Microsoft Word for iPad
Microsoft Word for iPad

It’s a good sign for Microsoft’s new tablet offering, which the company built from the ground up to work with the iPad. It’s also a testament to the power of the Office brand, even as companies like Apple and Google look to unseat Microsoft’s dominance over workplace productivity.

It probably helps matters that Office for iPad is, at first glance, a really capable suite of apps that run well and provide functionality that Office users have been looking for on their Apple tablets. While Apple offers its iWork productivity suite for free, users have to convert their Office documents to work with Apple’s apps, and then export them to an Office-readable format if they want to get them out of iWork.

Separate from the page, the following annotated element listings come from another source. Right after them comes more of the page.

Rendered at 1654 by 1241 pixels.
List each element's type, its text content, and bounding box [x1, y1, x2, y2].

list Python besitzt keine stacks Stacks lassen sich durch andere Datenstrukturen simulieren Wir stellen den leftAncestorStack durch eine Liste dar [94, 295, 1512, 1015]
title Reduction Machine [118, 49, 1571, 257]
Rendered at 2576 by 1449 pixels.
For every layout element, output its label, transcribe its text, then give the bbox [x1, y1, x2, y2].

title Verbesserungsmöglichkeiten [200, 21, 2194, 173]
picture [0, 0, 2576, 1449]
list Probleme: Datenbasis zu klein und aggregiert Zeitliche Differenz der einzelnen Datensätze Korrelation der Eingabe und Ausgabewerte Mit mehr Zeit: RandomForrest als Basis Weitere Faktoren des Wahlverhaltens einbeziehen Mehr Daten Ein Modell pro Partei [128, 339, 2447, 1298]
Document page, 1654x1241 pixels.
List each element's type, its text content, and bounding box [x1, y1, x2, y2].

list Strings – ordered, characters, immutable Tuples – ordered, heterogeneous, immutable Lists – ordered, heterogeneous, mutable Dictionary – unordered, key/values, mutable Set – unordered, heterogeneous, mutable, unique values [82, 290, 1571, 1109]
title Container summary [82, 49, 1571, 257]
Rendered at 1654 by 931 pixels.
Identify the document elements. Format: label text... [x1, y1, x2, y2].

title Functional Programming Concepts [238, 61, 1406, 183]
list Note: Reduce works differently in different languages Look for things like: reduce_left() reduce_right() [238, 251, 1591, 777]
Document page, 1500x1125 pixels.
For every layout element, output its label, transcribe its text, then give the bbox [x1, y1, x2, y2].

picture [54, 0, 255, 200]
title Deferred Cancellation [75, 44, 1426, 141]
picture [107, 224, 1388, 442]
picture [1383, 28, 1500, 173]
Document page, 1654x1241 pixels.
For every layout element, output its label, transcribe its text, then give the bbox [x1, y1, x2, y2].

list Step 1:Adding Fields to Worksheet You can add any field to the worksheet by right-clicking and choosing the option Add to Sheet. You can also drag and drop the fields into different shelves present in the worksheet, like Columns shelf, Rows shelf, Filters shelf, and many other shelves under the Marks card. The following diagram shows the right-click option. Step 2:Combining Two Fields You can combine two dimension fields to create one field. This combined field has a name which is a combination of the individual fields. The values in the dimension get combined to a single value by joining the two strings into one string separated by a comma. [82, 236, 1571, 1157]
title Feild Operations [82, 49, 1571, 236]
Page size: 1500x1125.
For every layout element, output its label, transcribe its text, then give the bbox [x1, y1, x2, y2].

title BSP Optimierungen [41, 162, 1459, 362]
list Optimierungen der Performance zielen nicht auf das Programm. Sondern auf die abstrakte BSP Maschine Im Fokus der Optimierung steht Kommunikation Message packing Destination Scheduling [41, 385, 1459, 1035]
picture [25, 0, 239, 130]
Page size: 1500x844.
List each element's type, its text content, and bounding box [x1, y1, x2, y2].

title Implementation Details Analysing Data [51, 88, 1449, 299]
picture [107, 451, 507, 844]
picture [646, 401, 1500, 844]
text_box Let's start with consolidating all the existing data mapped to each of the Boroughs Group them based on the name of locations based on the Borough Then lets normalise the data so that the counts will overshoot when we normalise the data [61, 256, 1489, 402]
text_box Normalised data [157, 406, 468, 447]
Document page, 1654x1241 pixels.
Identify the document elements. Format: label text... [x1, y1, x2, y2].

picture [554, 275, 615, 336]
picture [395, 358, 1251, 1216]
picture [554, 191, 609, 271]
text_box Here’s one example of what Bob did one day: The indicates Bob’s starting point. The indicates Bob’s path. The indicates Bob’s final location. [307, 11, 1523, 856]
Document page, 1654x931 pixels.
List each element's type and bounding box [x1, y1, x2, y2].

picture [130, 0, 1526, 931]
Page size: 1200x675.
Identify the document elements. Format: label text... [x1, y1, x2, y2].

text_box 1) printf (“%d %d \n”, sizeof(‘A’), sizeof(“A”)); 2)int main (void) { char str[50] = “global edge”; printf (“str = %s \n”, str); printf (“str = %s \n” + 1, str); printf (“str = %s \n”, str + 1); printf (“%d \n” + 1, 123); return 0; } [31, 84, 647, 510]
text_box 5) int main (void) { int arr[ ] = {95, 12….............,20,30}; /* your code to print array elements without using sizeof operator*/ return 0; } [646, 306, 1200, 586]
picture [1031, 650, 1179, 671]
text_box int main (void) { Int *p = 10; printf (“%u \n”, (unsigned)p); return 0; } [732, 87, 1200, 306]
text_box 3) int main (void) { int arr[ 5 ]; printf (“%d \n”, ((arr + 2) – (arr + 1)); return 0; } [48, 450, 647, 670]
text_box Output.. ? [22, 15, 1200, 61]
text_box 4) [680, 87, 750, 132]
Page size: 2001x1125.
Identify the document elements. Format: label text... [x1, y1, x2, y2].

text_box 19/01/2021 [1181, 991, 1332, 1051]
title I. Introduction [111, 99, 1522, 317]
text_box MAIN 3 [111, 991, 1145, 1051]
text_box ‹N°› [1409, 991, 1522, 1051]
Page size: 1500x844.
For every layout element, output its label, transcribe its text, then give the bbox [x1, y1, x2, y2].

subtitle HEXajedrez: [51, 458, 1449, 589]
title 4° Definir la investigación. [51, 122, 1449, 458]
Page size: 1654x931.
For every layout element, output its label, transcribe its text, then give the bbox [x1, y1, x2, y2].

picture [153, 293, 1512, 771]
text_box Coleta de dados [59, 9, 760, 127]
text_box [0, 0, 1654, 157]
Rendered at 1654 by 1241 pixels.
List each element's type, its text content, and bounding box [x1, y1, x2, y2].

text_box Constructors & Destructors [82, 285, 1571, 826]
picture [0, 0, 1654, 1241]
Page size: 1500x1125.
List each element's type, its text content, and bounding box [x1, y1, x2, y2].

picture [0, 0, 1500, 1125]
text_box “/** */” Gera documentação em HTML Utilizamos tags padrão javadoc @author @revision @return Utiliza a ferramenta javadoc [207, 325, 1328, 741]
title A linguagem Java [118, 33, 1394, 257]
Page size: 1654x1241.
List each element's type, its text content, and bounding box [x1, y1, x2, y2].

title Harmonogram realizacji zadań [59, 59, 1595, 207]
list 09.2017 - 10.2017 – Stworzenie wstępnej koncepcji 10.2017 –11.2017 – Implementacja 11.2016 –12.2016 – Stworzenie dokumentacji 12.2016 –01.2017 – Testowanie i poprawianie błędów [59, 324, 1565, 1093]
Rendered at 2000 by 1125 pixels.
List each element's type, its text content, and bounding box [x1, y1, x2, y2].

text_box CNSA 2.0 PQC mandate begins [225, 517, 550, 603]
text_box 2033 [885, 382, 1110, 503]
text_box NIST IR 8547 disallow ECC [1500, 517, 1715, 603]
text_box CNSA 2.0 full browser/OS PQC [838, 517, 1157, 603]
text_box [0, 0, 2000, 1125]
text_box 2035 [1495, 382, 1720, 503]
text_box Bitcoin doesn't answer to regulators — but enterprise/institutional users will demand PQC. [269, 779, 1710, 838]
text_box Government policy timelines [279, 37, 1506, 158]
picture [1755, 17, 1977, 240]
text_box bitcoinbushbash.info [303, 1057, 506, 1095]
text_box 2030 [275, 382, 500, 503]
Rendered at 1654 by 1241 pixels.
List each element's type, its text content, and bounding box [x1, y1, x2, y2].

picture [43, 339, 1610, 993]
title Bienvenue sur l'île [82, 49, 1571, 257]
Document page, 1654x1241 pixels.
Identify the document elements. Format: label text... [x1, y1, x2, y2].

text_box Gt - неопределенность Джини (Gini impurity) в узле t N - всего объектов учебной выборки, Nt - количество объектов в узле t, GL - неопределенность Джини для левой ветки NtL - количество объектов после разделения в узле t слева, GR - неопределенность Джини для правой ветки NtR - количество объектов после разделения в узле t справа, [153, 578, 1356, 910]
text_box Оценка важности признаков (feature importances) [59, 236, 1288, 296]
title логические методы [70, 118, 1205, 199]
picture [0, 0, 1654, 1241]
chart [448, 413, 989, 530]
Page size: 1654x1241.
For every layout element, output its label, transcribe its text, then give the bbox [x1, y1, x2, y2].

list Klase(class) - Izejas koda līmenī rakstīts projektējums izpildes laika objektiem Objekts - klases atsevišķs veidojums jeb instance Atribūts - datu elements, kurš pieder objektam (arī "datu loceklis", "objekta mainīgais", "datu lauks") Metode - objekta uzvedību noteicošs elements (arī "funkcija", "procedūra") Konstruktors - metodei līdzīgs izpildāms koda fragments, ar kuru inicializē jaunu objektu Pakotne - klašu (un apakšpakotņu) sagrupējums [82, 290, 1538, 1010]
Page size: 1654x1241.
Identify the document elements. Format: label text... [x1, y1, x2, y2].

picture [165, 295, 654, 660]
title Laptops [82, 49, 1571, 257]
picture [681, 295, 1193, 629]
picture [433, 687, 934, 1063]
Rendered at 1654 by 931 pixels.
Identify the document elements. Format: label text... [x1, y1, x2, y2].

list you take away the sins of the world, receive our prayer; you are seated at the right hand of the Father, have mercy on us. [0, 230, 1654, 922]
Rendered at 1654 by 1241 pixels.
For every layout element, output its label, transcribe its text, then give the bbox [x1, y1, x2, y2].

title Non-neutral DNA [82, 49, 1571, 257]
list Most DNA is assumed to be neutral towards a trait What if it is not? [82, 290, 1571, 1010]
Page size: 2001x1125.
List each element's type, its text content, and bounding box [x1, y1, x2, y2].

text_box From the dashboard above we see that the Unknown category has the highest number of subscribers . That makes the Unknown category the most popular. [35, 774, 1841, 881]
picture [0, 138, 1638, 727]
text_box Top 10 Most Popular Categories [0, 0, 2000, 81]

While it’s too early to draw significant conclusions about how this might affect Microsoft’s bottom line, it seems like a good sign for Microsoft’s new strategy to put Office on as many devices as it can. The company still plans to bring touch-ready versions of Office to more devices, including Windows 8.1 tablets and Android tablets, and today’s App Store success paves the way for future developments.

Microsoft’s success is also good news for Apple: Microsoft, as an App Store developer, will have to give Apple 30 percent of any Office 365 subscription sales it makes through the iPad apps. With a year of Office 365 Home costing $99.99, that’s a sweet chunk of change for Apple.